In today’s world, M&A are an integral part of the corporate finance world. Every day, many deals are made around the world that brings companies together to create larger companies. Usually, the combination of several businesses is behind the increase in the market value of the new company, and in some cases, the acquisition of synergistic benefits. This article will consider the risks of these deals.
The essence of M&A transaction process
The current stage of economic development shows that one of the key factors for the company’s success is building an effective corporate governance system. Moreover, in developed economies, corporate governance is viewed as a tool to reduce investment risks in a volatile environment, and, therefore, as a key factor in sustainable development. Thus, in order to maintain a global competitive advantage, increase the pace and scale of production, and improve the quality of products and services provided, new methods and tools of corporate management are required.

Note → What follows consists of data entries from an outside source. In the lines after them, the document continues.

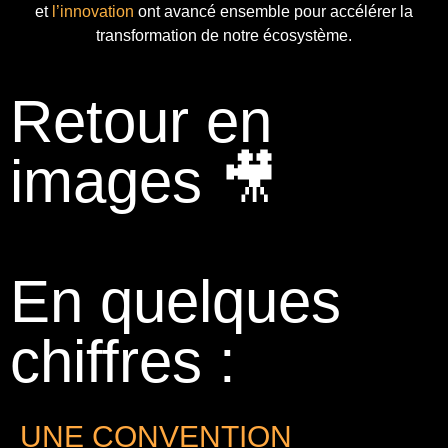
et
l’innovation
ont avancé ensemble pour accélérer la
transformation de notre écosystème.
Retour en
images 🎥
En quelques
chiffres :
UNE CONVENTION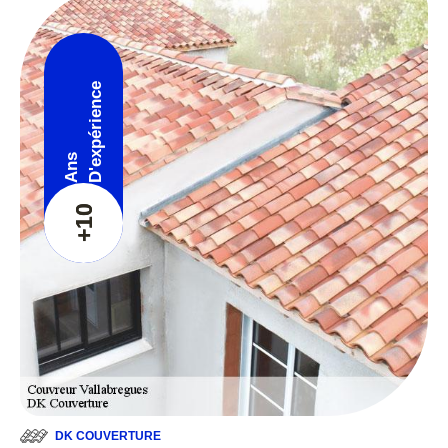
D'expérience
Ans
+10
DK COUVERTURE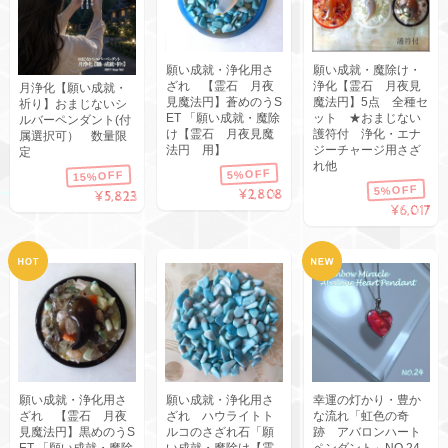
願い成就・浄化用さ
願い成就・魔除け・
ざれ 【霊石 月夜
浄化【霊石 月夜見
月浄化【願い成就・
見魔法円】蒼めのうS
魔法円】5点 全種セ
祈り】おまじないシ
ET 「願い成就・魔除
ット ★おまじない
ルバーペンダント(付
け【霊石 月夜見魔
護符付 浄化・エナ
属選択可） 数量限
法円 用】
ジーチャージ用さざ
定
れ他
5%OFF
15%OFF
5%OFF
¥2,808
¥5,823
¥6,017
願い成就・浄化用さ
願い成就・浄化用さ
幸運の灯かり・豊か
ざれ 【霊石 月夜
ざれ ハウライトト
な流れ「虹色の奇
見魔法円】黒めのうS
ルコのさざれ石「願
跡 アバロンハート
ET 「願い成就・魔除
い成就・魔除け【霊
ペンダント」NO.24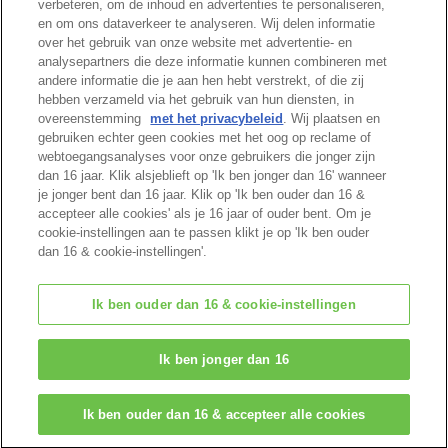
verbeteren, om de inhoud en advertenties te personaliseren,
en om ons dataverkeer te analyseren. Wij delen informatie
Cataloguspagina
over het gebruik van onze website met advertentie- en
analysepartners die deze informatie kunnen combineren met
andere informatie die je aan hen hebt verstrekt, of die zij
hebben verzameld via het gebruik van hun diensten, in
overeenstemming
met het privacybeleid
. Wij plaatsen en
Begin van pagina
gebruiken echter geen cookies met het oog op reclame of
webtoegangsanalyses voor onze gebruikers die jonger zijn
dan 16 jaar. Klik alsjeblieft op 'Ik ben jonger dan 16' wanneer
je jonger bent dan 16 jaar. Klik op 'Ik ben ouder dan 16 &
accepteer alle cookies' als je 16 jaar of ouder bent. Om je
cookie-instellingen aan te passen klikt je op 'Ik ben ouder
dan 16 & cookie-instellingen'.
Ik ben ouder dan 16 & cookie-instellingen
© EPOCH
Ik ben jonger dan 16
Change Region
Ik ben ouder dan 16 & accepteer alle cookies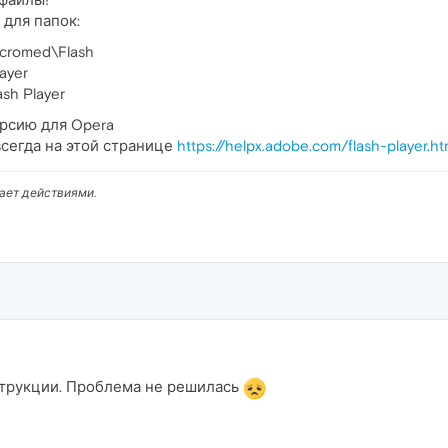
для папок:
cromed\Flash
ayer
sh Player
рсию для Opera
сегда на этой странице
https://helpx.adobe.com/flash-player.ht
вает действиями.
струкции. Проблема не решилась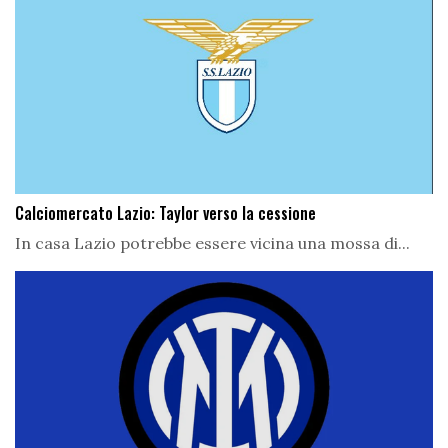
Calciomercato Lazio: Taylor verso la cessione
In casa Lazio potrebbe essere vicina una mossa di...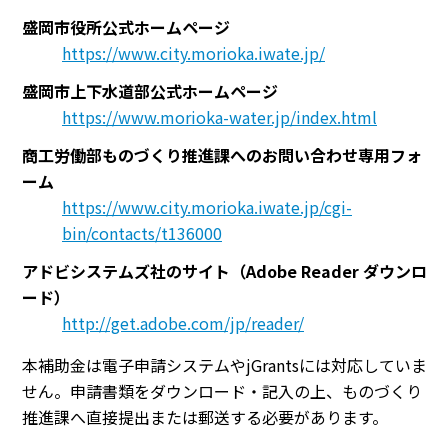
盛岡市役所公式ホームページ
https://www.city.morioka.iwate.jp/
盛岡市上下水道部公式ホームページ
https://www.morioka-water.jp/index.html
商工労働部ものづくり推進課へのお問い合わせ専用フォ
ーム
https://www.city.morioka.iwate.jp/cgi-
bin/contacts/t136000
アドビシステムズ社のサイト（Adobe Reader ダウンロ
ード）
http://get.adobe.com/jp/reader/
本補助金は電子申請システムやjGrantsには対応していま
せん。申請書類をダウンロード・記入の上、ものづくり
推進課へ直接提出または郵送する必要があります。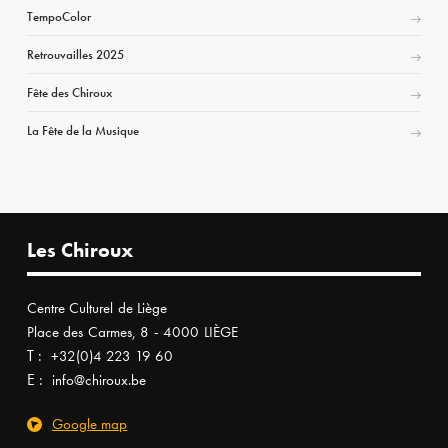
TempoColor
Retrouvailles 2025
Fête des Chiroux
La Fête de la Musique
Les Chiroux
Centre Culturel de Liège
Place des Carmes, 8 - 4000 LIÈGE
T :
+32(0)4 223 19 60
E :
info@chiroux.be
Google map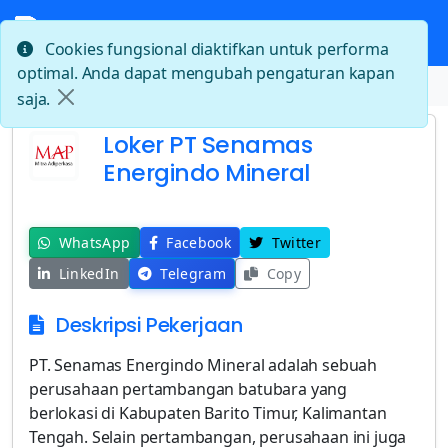
Cookies fungsional diaktifkan untuk performa
optimal. Anda dapat mengubah pengaturan kapan
Beranda
Loker PT Senamas Energindo Mineral
saja.
Loker PT Senamas
Energindo Mineral
WhatsApp
Facebook
Twitter
LinkedIn
Telegram
Copy
Deskripsi Pekerjaan
PT. Senamas Energindo Mineral adalah sebuah
perusahaan pertambangan batubara yang
berlokasi di Kabupaten Barito Timur, Kalimantan
Tengah. Selain pertambangan, perusahaan ini juga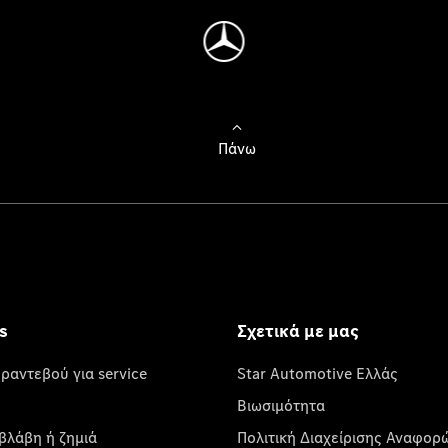
Πάνω
s
Σχετικά με μας
 ραντεβού για service
Star Automotive Ελλάς
Βιωσιμότητα
βλάβη ή ζημιά
Πολιτική Διαχείρισης Αναφορ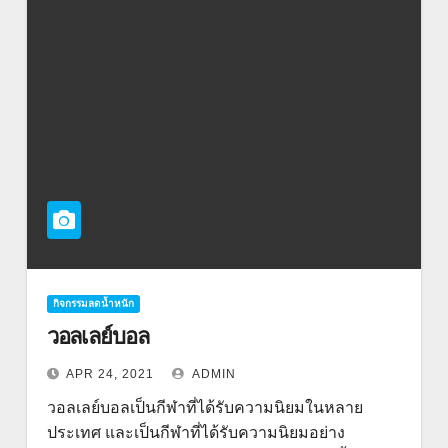
กิจกรรมลดน้ำหนัก
วอลเลย์บอล
APR 24, 2021
ADMIN
วอลเลย์บอลเป็นกีฬาที่ได้รับความนิยมในหลาย
ประเทศ และเป็นกีฬาที่ได้รับความนิยมอย่าง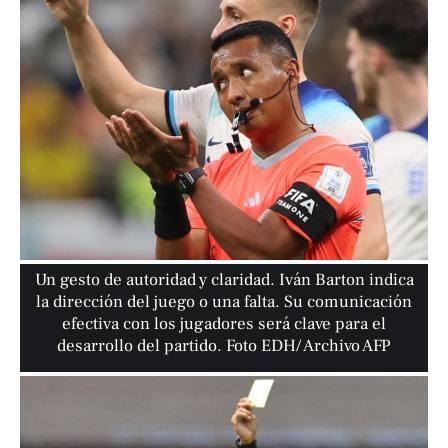
Un gesto de autoridad y claridad. Iván Barton indica
la dirección del juego o una falta. Su comunicación
efectiva con los jugadores será clave para el
desarrollo del partido. Foto EDH/ Archivo AFP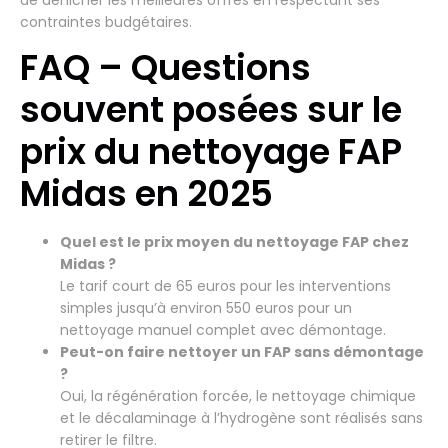
contraintes budgétaires.
FAQ – Questions
souvent posées sur le
prix du nettoyage FAP
Midas en 2025
Quel est le prix moyen du nettoyage FAP chez
Midas ?
Le tarif court de 65 euros pour les interventions
simples jusqu’à environ 550 euros pour un
nettoyage manuel complet avec démontage.
Peut-on faire nettoyer un FAP sans démontage
?
Oui, la régénération forcée, le nettoyage chimique
et le décalaminage à l’hydrogène sont réalisés sans
retirer le filtre.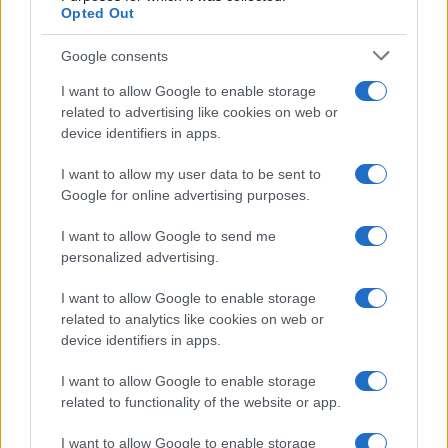
Opted Out
Google consents
I want to allow Google to enable storage
related to advertising like cookies on web or
device identifiers in apps.
I want to allow my user data to be sent to
Google for online advertising purposes.
I want to allow Google to send me
personalized advertising.
I want to allow Google to enable storage
related to analytics like cookies on web or
device identifiers in apps.
I want to allow Google to enable storage
related to functionality of the website or app.
I want to allow Google to enable storage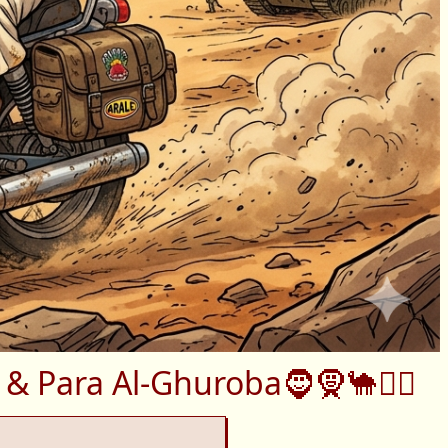
& Para Al-Ghuroba🧔🧕🐪👳‍♂️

The process of mergers and acquisitions is multi-stage and difficult to implement. There are four main stages in conducting transactions:
- justification and development of a strategy;
- company selection – goals and its initial assessment,
- price determination and choice of a source of financing;
- conducting of a deal.
What are the risks of M&A?
The lack of proper methods of risk assessment when making these transactions hinders the use of this important anti-crisis tool. Analysis of risk as an economic category shows that along with such risk functions as regulatory, protective, compensatory, socio-economic, it also has an innovative function. The latter is to stimulate the search for ways of unconventional solutions to the problems facing the business entity. At the same time, most enterprises achieve success, become competitive due to innovative activities associated with risk. Risk assessment of such transactions is one of the key functions of data room service providers.
In the theory of M&A, the main source of risk is an incorrect assessment of opportunities and the loss of potential benefits, which leads to a decrease in the effectiveness of transactions.
Risk in corporate mergers and acquisition is considered as a set of input variables, such as:
- the probability of a deal breakdown;
- exceeding the deadlines for closing a deal;
- excess of transaction costs in excess of those stipulated by the contract;
- Error in assessing the value of assets.
How to evaluate the risks of M&A?
The assessment process can be divided into the following stages:
- Initial selection. Selection of similar transactions over the past 1.5 – 2 years by such parameters as the industry of the companies involved in the transaction, their size, source of financing for the transaction;
- Analysis of transactions in which the companies performed similarly to the participants in the proposed transaction under consideration. This includes balance sheets and other forms of accounting that are similar in structure, similar quality of management, etc;
- Analysis of potential benefits and effectiveness of transactions. In the further evaluation process, it is advisable to use companies – analogs with a similar structure of sources of synergistic benefits as in the proposed transaction.
- Calculation of estimated multipliers and coefficients.